[[ Dataset open ]]
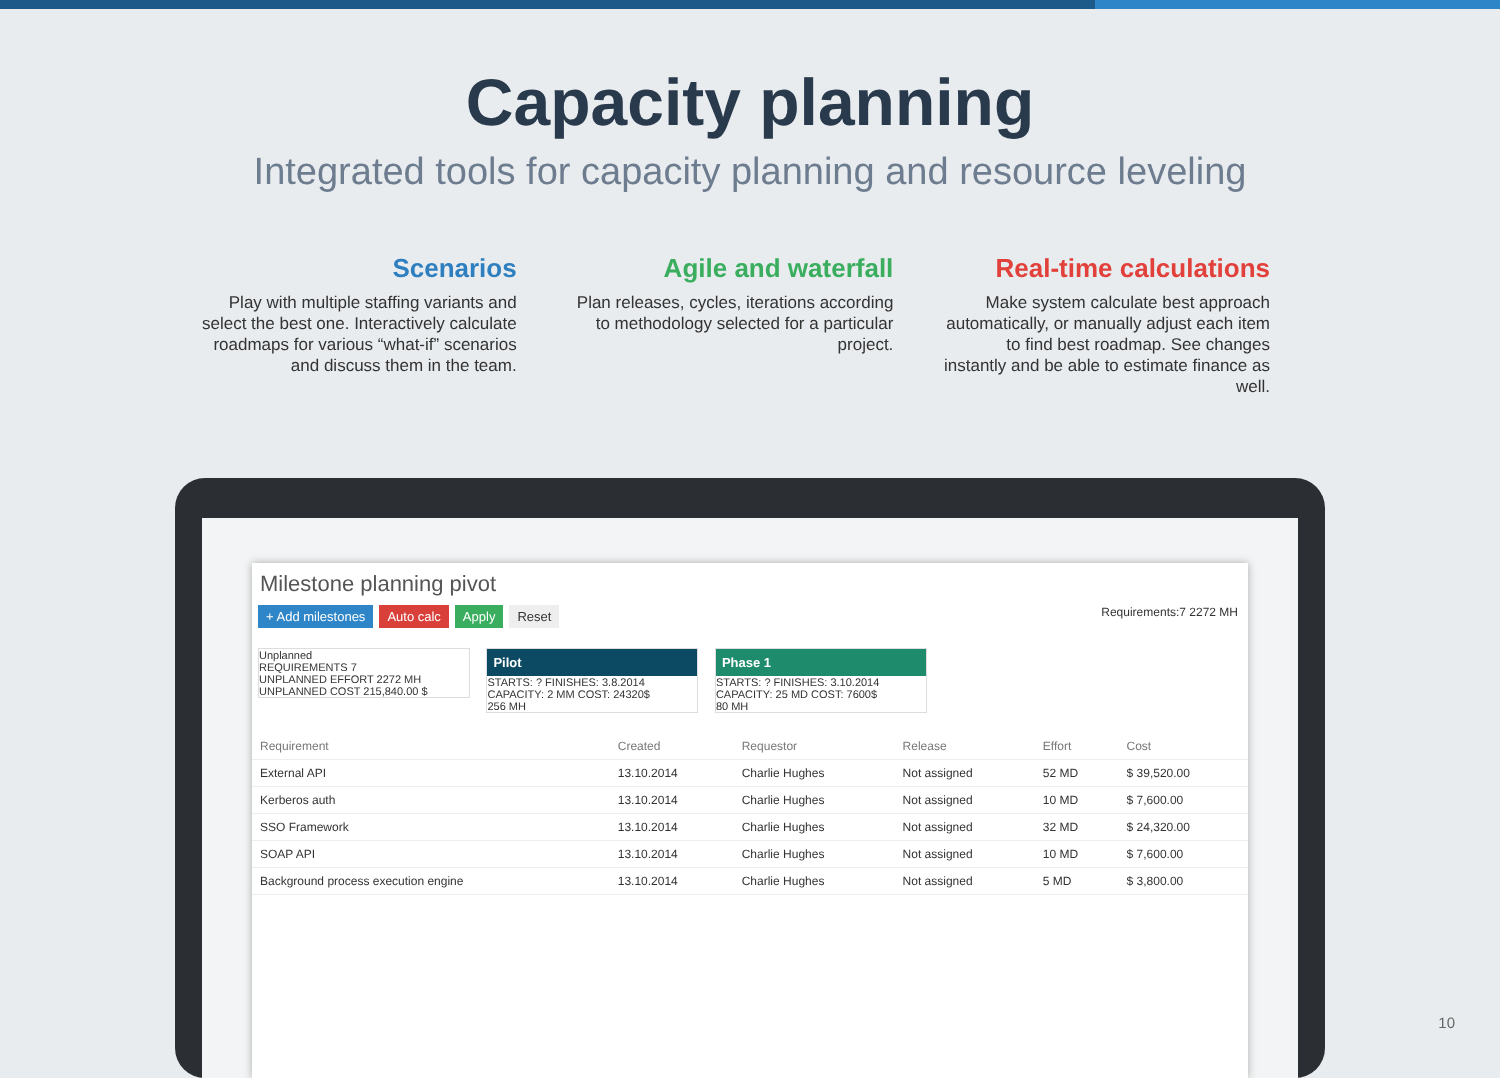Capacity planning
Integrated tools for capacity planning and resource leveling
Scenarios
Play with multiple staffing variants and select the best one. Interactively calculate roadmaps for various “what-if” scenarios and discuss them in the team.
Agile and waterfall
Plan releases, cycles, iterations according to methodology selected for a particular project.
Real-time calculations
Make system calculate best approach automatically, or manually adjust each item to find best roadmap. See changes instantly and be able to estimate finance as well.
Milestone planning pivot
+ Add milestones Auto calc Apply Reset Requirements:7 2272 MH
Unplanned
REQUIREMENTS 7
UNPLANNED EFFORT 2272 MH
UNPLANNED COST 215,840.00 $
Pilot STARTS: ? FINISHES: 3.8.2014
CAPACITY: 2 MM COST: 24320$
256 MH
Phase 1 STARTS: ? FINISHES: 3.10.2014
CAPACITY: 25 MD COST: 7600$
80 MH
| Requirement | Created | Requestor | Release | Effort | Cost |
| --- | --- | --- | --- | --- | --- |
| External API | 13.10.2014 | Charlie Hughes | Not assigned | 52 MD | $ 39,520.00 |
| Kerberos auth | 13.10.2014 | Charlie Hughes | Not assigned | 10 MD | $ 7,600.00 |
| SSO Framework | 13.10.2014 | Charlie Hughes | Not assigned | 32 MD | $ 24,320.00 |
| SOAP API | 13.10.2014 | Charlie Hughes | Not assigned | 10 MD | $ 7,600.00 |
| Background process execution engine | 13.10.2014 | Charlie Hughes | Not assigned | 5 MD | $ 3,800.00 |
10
[[ Dataset closed ]]
● What you should do
Only the lines from the top of the data through the line with "Play with multiple" should be quoted, exactly and with both ends kept; skip the pictures.

● Reply
Capacity planning
Integrated tools for capacity planning and resource leveling
Scenarios
Play with multiple staffing variants and select the best one. Interactively calculate roadmaps for various “what-if” scenarios and discuss them in the team.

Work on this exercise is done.